"""
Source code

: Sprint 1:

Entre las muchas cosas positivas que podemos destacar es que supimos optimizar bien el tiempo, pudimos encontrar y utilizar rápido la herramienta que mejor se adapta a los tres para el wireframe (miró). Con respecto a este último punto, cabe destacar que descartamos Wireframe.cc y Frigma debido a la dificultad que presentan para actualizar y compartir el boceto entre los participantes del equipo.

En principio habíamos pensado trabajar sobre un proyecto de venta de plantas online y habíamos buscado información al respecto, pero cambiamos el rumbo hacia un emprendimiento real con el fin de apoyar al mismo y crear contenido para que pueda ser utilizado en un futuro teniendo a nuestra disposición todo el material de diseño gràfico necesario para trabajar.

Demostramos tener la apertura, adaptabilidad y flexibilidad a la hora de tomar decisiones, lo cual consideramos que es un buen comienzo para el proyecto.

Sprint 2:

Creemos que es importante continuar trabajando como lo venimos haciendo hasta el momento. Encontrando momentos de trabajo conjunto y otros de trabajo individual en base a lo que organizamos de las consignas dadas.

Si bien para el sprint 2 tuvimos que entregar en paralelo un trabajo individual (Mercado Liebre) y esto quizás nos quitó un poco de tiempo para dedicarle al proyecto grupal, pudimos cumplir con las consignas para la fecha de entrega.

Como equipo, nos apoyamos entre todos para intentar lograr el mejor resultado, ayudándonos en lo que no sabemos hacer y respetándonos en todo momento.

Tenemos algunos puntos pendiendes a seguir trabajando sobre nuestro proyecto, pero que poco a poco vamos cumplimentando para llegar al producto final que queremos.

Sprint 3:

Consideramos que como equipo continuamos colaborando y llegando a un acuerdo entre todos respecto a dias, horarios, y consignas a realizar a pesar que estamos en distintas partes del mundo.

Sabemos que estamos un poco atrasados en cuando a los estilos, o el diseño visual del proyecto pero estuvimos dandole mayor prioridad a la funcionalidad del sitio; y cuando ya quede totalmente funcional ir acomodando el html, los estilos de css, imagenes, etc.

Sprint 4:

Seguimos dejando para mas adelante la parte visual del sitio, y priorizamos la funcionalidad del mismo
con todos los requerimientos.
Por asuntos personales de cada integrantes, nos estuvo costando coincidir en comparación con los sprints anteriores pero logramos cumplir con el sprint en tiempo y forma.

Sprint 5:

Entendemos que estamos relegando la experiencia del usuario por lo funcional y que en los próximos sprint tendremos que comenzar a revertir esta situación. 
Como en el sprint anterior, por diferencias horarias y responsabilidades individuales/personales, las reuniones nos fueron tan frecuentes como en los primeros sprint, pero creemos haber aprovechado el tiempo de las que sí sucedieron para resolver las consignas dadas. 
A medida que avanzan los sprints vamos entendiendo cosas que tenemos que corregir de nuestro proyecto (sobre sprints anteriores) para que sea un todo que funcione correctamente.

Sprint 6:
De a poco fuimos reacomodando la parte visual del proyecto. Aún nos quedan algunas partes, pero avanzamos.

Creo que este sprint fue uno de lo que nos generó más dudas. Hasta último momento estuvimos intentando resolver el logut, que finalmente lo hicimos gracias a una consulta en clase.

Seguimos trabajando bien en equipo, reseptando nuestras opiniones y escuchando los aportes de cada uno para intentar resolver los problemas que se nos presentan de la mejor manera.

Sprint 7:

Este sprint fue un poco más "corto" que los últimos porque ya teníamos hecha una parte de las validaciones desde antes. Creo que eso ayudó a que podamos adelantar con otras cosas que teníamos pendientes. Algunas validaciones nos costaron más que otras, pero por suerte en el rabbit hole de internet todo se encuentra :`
"""
§ Task statement:
Your reply should hold every line from the data that contains "tiempo", copied in full.

§ Your solution:
Entre las muchas cosas positivas que podemos destacar es que supimos optimizar bien el tiempo, pudimos encontrar y utilizar rápido la herramienta que mejor se adapta a los tres para el wireframe (miró). Con respecto a este último punto, cabe destacar que descartamos Wireframe.cc y Frigma debido a la dificultad que presentan para actualizar y compartir el boceto entre los participantes del equipo.
Si bien para el sprint 2 tuvimos que entregar en paralelo un trabajo individual (Mercado Liebre) y esto quizás nos quitó un poco de tiempo para dedicarle al proyecto grupal, pudimos cumplir con las consignas para la fecha de entrega.
Por asuntos personales de cada integrantes, nos estuvo costando coincidir en comparación con los sprints anteriores pero logramos cumplir con el sprint en tiempo y forma.
Como en el sprint anterior, por diferencias horarias y responsabilidades individuales/personales, las reuniones nos fueron tan frecuentes como en los primeros sprint, pero creemos haber aprovechado el tiempo de las que sí sucedieron para resolver las consignas dadas. 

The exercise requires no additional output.